(Activity list)
**A)** Answer these questions about the passage on chloroquine resistance, one per line:
(i) Which paper does the writer say has gone unmentioned in the discussion between Behe and his critics?
(ii) What tool did the researchers use to genetically modify the pfcrt locus?
(iii) Which PfCRT haplotype is described as widespread throughout South America and the Western Pacific?
**B)** Pick up the passage on chloroquine resistance right after the quoted abstract and carry it forward.

Start of Excerpted passage

The topic of the evolvability of chloroquine (CQ) resistance in the Plasmodium falciparum parasite has been discussed at length by Behe and his critics, but one paper I haven’t seen mentioned in all of this is Gabryszewski et al. (2016):
The abstract:
The emergence of drug resistance continuously threatens global control of infectious diseases, including malaria caused by the protozoan parasite Plasmodium falciparum. A critical parasite determinant is the P. falciparum chloroquine resistance transporter (PfCRT), the primary mediator of chloroquine (CQ) resistance (CQR), and a pleiotropic modulator of susceptibility to several first-line artemisinin-based combination therapy partner drugs. Aside from the validated CQR molecular marker K76T, P. falciparum parasites have acquired at least three additional pfcrt mutations, whose contributions to resistance and fitness have been heretofore unclear. Focusing on the quadruple-mutant Ecuadorian PfCRT haplotype Ecu1110 (K76T/A220S/N326D/I356L), we genetically modified the pfcrt locus of isogenic, asexual blood stage P. falciparum parasites using zinc-finger nucleases, producing all possible combinations of intermediate pfcrt alleles. Our analysis included the related quintuple-mutant PfCRT haplotype 7G8 (Ecu1110 + C72S) that is widespread throughout South America and the Western Pacific. Drug susceptibilities and in vitro growth profiles of our combinatorial pfcrt-modified parasites were used to simulate the mutational trajectories accessible to parasites as they evolved CQR. Our results uncover unique contributions to parasite drug resistance and growth for mutations beyond K76T and predict critical roles for the CQ metabolite monodesethyl-CQ and the related quinoline-type drug amodiaquine in driving mutant pfcrt evolution. Modeling outputs further highlight the influence of parasite proliferation rates alongside gains in drug resistance in dictating successful trajectories. Our findings suggest that P. falciparum parasites have navigated constrained pfcrt adaptive landscapes by means of probabilistically rare mutational bursts that led to the infrequent emergence of pfcrt alleles in the field.

End of Excerpted passage
Start of Supplied data

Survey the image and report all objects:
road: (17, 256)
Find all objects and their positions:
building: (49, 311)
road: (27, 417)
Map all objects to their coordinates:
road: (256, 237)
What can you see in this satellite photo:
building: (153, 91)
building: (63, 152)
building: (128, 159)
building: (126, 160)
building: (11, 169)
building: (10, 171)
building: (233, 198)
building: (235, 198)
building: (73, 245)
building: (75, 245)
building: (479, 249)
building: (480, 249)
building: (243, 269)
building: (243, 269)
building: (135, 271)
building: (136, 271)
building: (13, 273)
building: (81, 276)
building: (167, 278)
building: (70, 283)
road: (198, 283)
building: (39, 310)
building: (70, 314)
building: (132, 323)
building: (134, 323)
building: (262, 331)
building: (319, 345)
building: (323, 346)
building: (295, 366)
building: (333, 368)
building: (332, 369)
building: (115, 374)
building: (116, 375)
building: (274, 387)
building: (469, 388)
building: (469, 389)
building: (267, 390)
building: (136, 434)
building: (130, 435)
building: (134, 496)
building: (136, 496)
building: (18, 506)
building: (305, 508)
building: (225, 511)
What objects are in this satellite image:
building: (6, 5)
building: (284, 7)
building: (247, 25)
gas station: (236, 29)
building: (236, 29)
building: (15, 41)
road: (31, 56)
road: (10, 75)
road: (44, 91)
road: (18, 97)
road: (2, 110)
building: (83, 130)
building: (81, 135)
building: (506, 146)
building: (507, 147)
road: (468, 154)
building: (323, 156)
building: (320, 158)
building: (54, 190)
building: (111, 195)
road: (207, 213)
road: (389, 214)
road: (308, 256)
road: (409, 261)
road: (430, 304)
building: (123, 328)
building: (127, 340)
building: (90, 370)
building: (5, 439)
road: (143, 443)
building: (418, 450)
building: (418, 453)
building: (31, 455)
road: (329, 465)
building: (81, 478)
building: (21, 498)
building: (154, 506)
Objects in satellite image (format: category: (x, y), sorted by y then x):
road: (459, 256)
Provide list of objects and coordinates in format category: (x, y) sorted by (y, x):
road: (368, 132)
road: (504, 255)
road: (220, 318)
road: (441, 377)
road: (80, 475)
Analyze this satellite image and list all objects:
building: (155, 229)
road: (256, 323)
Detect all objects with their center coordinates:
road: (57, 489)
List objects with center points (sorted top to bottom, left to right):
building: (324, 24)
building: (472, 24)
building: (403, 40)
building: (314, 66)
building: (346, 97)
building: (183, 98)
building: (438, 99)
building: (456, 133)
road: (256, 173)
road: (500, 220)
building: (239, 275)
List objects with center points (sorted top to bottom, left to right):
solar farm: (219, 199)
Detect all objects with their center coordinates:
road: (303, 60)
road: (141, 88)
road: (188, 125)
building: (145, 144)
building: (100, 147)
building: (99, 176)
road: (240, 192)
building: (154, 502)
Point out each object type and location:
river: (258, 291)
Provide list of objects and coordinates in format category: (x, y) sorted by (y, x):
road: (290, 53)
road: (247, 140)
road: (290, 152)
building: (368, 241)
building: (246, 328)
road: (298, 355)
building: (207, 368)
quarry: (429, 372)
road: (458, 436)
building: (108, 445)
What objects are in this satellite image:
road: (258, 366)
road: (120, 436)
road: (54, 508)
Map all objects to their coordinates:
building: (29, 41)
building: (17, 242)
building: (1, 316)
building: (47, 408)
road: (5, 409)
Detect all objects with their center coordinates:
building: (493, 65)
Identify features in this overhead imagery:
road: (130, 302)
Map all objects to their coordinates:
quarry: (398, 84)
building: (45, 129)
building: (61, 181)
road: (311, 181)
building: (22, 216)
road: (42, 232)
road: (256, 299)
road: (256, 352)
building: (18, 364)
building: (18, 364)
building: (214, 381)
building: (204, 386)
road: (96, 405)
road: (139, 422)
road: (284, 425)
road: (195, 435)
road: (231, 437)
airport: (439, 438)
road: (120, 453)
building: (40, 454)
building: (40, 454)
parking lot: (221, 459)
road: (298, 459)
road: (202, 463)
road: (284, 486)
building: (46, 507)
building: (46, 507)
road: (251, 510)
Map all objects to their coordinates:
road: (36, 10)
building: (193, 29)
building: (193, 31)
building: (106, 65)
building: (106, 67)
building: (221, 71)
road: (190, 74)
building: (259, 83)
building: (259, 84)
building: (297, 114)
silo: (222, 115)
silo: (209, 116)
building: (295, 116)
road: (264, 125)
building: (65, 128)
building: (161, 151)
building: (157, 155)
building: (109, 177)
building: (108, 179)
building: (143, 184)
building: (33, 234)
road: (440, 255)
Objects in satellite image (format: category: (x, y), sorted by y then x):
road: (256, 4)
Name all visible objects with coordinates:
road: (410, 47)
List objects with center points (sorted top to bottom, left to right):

End of Supplied data

(Answers below)
**A)**
(i) Gabryszewski et al. (2016)
(ii) Zinc-finger nucleases
(iii) The quintuple-mutant haplotype 7G8 (Ecu1110 + C72S)

**B)**
Their results show that some single mutations can result in increased resistance to CQ and its metabolite md-CQ (e.g. N326D), and that under some scenarios (e.g. when there is quite a high selection pressure on CQ resistance over growth rates), there exist evolutionary trajectories from no CQ resistance to high CQ resistance involving 4 mutations that increase fitness in a stepwise manner.
While these single-mutation stepwise trajectories existed and were viable, far more viable were the evolutionary trajectories that involved bursts of multiple mutations occurring near-simultaneously. Basically these trajectories had steeper fitness gains, as you might expect.
What are people’s thoughts on this paper?
@swamidass @NLENTS @Art (tagging some people I’ve seen talk about this subject before.)